Viña 2018: la normalidad
En retrospectiva, la noche final del año pasado (cuando Mon Laferte reventó la galería luce imposible ahora. Aquella locura no se desató con Bosé ni con Fonsi pues cualquier aura épica parece haberse desvanecido y todo rugido ha sido suavizado.
Hay una peculiar normalidad en esta versión del Festival. No es algo malo en sí, pero llama la atención, porque parece haberse desvanecido el frenesí brutal que el evento siempre supone, instalándose una suerte de medianía quizás complaciente. Porque nada parece explotar realmente en Viña, como si la Quinta y todo lo que la rodea operasen con un piloto automático que vale tanto para el público como para los artistas. Quizás tiene que ver con la parrilla de este año que colocó a los invitados más importantes (Bosé y Fonsi) en las primeras jornadas y dejó al mundo más joven (el del reggaetón y las boys band) para el final. O con el hecho de que los invitados anglo (Jamiroquai y Europe) son quizás artefactos apenas activados por la electricidad de la nostalgia. O con que los canales hayan decidido quedarse en Santiago y no transmitir desde Viña, enviando tan solo a los equipos de prensa y los noteros de matinales y, con eso, disminuyendo las especulaciones de la prensa del corazón, apenas circunscrita a las polémicas de las candidatas a Reina del Festival.
En suma, poco y nada. Algo pasó. Quizás el Monstruo fue educado finalmente. De hecho, en retrospectiva, la noche final del año pasado (cuando Mon Laferte reventó la galería y dejó al público abucheando la competencia internacional a tal punto que el mensaje apocalíptico que leyó la representante cubana pasó inadvertido) luce imposible ahora. Aquella locura no se desató con Bosé ni con Fonsi pues cualquier aura épica parece haberse desvanecido y todo rugido ha sido suavizado. De hecho, los fans no se volvieron locos, ni se sintieron abandonados de modo alguno y la salida del escenario de sus artistas preferidos no les rompió el corazón ni se transformó en añoranza, nadie pareció volverse loco de pena.
Repito, no es malo, pero es en la condición impredecible del Festival donde radica su principal interés como espectáculo. Ahí está el nervio, la carne y la sangre, la condición de resumen brutal de la cultura popular que puede llegar a ser Viña.

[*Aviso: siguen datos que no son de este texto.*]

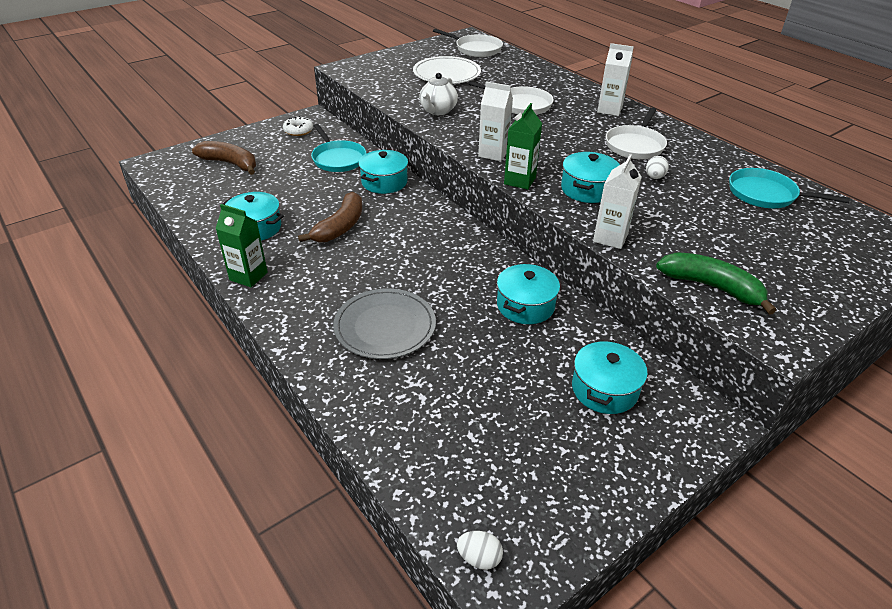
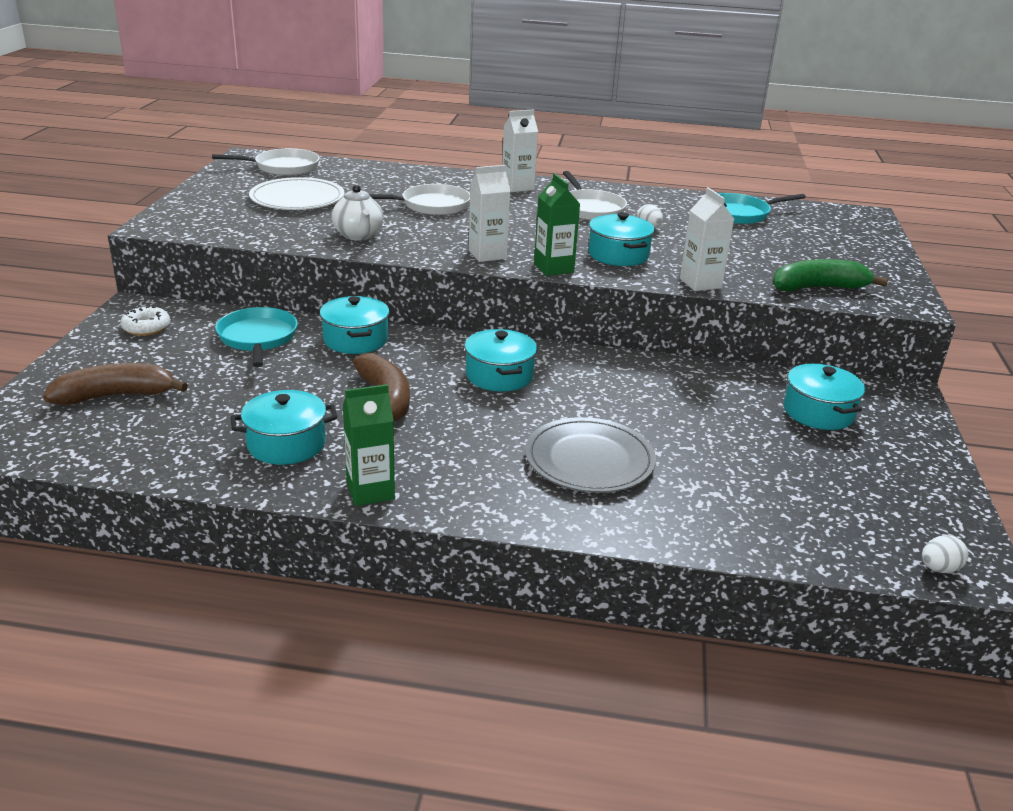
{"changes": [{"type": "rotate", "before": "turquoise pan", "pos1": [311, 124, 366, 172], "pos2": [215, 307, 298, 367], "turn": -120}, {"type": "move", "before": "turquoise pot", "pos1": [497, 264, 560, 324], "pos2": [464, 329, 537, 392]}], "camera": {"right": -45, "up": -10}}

Por lo mismo, uno de los mejores reportajes sobre el evento que hemos visto este año en realidad hablaba de 1981. Exhibido en los noticiarios de TVN, en ella se repasaba el momento en que Julio Iglesias animó uno de sus programas satélite: Viña en el mar. Aquello era extraño de ver, pues era un mundo imposible hecho con la fascinación del jet set y el lujo forzado del espectáculo de aquellos tiempos grises. Grabado en la mansión de la playa de la familia Yarur, en él Iglesias hizo de anfitrión. La nota intercalaba las imágenes de archivo, las confesiones de Pedro Carcuro y el relato de cómo Jorge Yarur -que en esa época era un adolescente- vivió la producción del programa. Las imágenes eran interesantes, pues Iglesias seducía a la viuda de Elvis; Raquel Argandoña era entrevistada como la diva local; Camilo Sesto cantaba y un jovencísimo Miguel Bosé miraba la cámara. Carcuro, que había sido el productor, contaba que Iglesias había querido llevárselo a Miami, pero él lo había rechazado. Junto con eso, veíamos como Yarur daba vueltas por la casa, que se conservaba casi idéntica: un lugar luminoso pero lleno de espectros.
Esos fantasmas penan ahora mismo en Viña. Son los fantasmas del exceso, de la especulación pop, la fama como el aura irreal que rodea ciertos objetos. Si bien es cierto que es injusto juzgar el presente con los anhelos del pasado, aquello queda en suspenso con eventos como Viña, que explotan su tradición hasta dejarla casi vacía. Mal que mal, el Festival es interesante porque desde siempre lo concebimos como algo confuso y contradictorio, donde es cierta la posibilidad de que algo explote y se rompa y, con eso, demuestre que la fragilidad del espectáculo es similar a la de la vida.